Question

A triangular park abc has sides 120m, 80 m, and 50 m. a gardener wants to put a fence all around it and also plant grass inside. how much area does he need to plant? find the cost of fencing it with barbed wire at the rate of rs 20 per metre leaving a space 3 m wide for a gate on one side

Answer 1

$\bf \large \it Hey \: User!!!$

given the sides of the triangular park are 120m, 80m and 50m.

perimeter of the triangular park = 120m + 80m + 50m
= 250m

therefore it's semi-perimeter = 250/2
= 125m

$\tt \small \: area \: of \: the \: triangular \: park \: by \\ \tt \small herons \: formula = \scriptsize {\sqrt{s(s - a)(s - b)(s - c)} } \\ \tt \footnotesize = \sqrt{125(125 - 120)(125 - 80)(125 - 50)} \\ \tt \footnotesize = \sqrt{125 \times 5 \times 45 \times 75} \\ \tt \footnotesize = \sqrt{2109375} \\ \tt \small = 1452.36 {m}^{2} \:$

hence, the gardener have to plant grass in 1452.36m²

now we have to find the cost of fencing the field with a barbed wire at the rate of rs 20 per m leaving a space of 3m wide for a gate.
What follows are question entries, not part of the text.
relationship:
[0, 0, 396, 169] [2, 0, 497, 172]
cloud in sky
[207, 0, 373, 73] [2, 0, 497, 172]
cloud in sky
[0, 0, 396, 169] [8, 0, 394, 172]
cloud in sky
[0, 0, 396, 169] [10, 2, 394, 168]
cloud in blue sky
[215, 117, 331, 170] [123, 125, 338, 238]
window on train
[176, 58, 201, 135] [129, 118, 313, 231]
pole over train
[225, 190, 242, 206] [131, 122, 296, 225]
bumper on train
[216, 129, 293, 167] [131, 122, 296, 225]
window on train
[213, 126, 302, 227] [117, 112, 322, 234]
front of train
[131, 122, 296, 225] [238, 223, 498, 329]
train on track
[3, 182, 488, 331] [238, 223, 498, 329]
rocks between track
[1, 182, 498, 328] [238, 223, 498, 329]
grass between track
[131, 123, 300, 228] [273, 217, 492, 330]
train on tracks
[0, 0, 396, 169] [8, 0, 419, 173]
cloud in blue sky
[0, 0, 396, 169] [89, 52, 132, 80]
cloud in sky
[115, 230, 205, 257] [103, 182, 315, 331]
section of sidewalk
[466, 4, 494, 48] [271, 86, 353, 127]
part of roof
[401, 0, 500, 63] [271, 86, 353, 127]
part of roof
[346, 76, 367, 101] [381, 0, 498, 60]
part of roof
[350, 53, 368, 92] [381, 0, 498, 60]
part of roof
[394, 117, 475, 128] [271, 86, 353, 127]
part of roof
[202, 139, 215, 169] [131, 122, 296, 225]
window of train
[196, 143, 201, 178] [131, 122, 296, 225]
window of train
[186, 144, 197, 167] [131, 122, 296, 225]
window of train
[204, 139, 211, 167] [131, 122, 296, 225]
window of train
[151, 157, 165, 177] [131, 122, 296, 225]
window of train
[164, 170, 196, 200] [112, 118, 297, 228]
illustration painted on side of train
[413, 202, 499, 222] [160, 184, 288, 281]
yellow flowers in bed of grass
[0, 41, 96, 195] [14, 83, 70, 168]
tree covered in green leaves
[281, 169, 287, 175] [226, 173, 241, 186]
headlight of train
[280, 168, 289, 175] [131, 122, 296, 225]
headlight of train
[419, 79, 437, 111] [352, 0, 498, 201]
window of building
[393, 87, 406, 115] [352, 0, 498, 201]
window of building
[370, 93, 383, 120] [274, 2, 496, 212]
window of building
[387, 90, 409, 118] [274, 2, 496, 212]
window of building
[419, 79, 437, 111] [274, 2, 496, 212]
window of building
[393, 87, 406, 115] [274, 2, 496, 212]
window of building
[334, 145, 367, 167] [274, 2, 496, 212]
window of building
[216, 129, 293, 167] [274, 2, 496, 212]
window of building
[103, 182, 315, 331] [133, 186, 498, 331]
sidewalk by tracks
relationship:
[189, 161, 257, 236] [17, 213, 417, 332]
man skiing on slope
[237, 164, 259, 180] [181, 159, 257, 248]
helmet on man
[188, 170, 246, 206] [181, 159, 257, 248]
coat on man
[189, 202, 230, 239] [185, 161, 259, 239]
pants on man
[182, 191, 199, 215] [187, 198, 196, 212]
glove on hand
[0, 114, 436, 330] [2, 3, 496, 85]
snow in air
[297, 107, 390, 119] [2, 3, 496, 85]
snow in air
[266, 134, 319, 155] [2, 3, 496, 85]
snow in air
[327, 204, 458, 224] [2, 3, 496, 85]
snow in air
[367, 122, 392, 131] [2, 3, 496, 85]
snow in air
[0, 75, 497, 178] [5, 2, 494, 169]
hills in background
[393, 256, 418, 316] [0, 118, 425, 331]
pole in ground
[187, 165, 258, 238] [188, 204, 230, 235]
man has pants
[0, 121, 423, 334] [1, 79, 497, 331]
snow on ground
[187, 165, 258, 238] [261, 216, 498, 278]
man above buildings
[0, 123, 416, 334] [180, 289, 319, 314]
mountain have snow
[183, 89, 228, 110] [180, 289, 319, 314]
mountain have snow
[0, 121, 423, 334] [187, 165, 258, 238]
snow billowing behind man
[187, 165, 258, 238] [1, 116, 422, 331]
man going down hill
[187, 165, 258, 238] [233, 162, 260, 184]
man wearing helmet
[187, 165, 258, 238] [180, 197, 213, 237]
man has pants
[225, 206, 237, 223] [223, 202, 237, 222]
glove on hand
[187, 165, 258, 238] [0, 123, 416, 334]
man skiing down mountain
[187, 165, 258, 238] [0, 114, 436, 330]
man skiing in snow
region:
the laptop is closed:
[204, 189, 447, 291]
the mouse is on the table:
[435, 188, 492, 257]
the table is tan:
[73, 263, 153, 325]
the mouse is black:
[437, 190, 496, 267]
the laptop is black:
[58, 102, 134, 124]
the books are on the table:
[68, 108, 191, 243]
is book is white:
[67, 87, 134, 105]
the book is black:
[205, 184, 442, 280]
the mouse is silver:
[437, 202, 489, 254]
therefore the gardener have to fence = 250 - 3
= 247m

so total cost of fencing at the rate of rs 20 per meter = 247 × 20
= rs 4940

$\Large \rm \it \: Cheers!!!$

Answer 2

Given:

The sides of the triangular park are 120m, 80m, and 50m

Rate of fencing= Rs.20/m

To find:

The area of the triangular park and the cost of fencing the park after leaving space for the gate

Solution:

The area of the triangular park is 375√15m².

The cost of fencing it with barbed wire is Rs.4,940.

We can find the solution by following the process given below-

We know that the area of the park can be calculated by taking all three sides of the park.

Let the sides of the park be a, b, and c.

So, a=120m, b=80m, and c=50m

Now, we will use Heron's formula to find out the area of the park.

$Area \: of \: the \: triangular \: park = \sqrt{s(s - a)(s - b)(s - c)}$

and s is the semi-perimeter of the triangular park and a, b, c are its sides.

Semi-perimeter= Sum of all sides/2

=(120+80+50)/2=250/2=125m

On putting the values, we get

$Area = \sqrt{125(125 - 120)(125 - 80)(125 - 50)}$

$= \sqrt{125(5)(45)(75)}$

$= \sqrt{625 \times 5 \times 9 \times 25 \times 3}$

=25×3×5√15=125×3√15

=375√15m²

The area where the gardener can plant grass is 375√15m².

Now, the fencing will be done along the boundary of the park i.e., the perimeter minus the space for the gate.

The perimeter of the park= Sum of all sides

=120+80+50=250m

The space for the gate is 3m wide.

So, the fencing will be done for (250-3)m=247m

The cost of fencing the park= Rs.20/m

So, the cost for fencing 247m= 20×247

=Rs.4,940

Therefore, the area of the triangular park is 375√15m² and the cost of fencing it with barbed wire is Rs.4,940.